Stored data:
━━━━━━━━━━
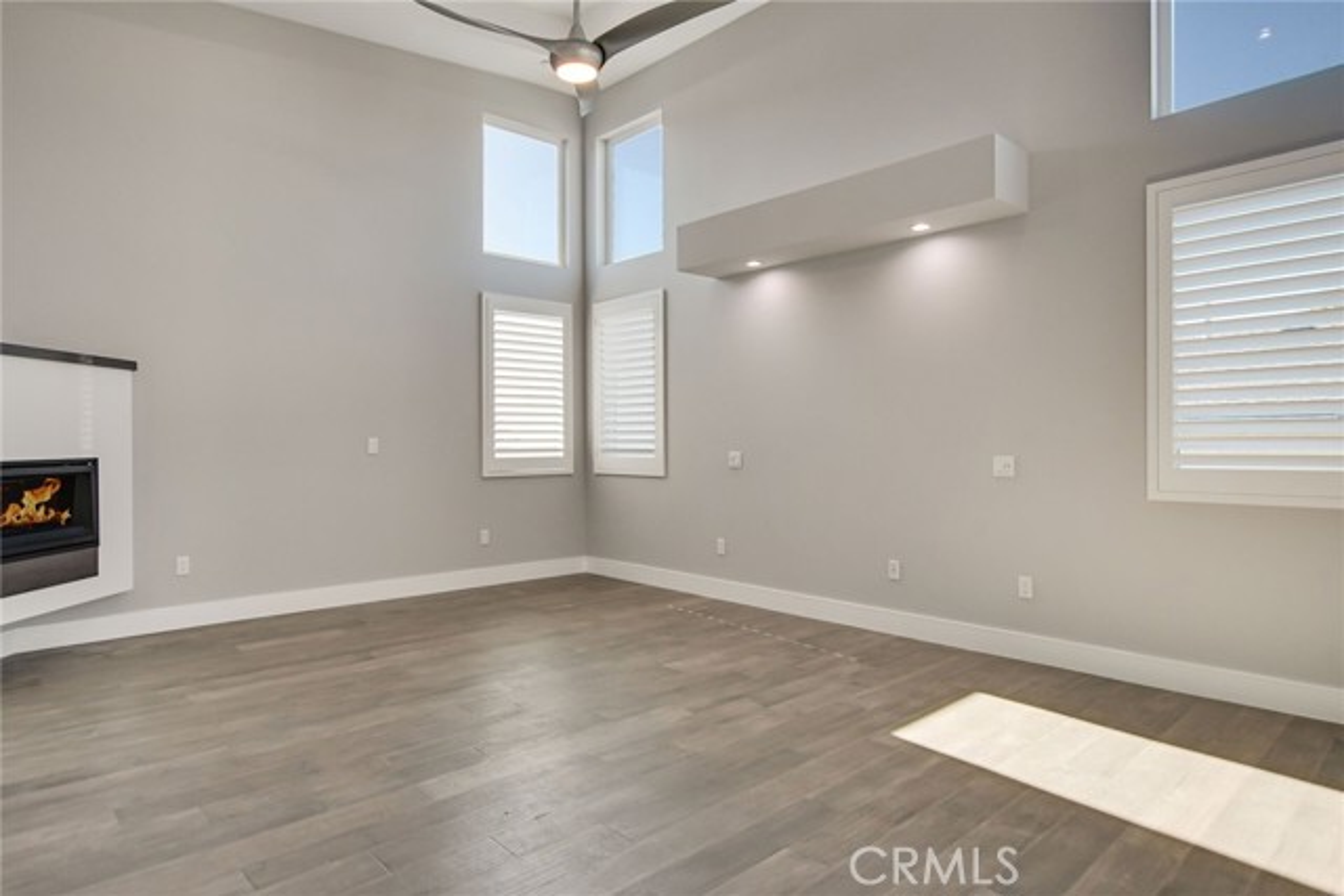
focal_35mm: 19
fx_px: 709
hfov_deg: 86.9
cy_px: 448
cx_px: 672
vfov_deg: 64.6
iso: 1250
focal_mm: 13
━━━━━━━━━━
## Exercise
Since the pictures are not wanted, set down only the rest of each record, exactly as above.

## Answer for this exercise
focal_35mm: 19
fx_px: 709
hfov_deg: 86.9
cy_px: 448
cx_px: 672
vfov_deg: 64.6
iso: 1250
focal_mm: 13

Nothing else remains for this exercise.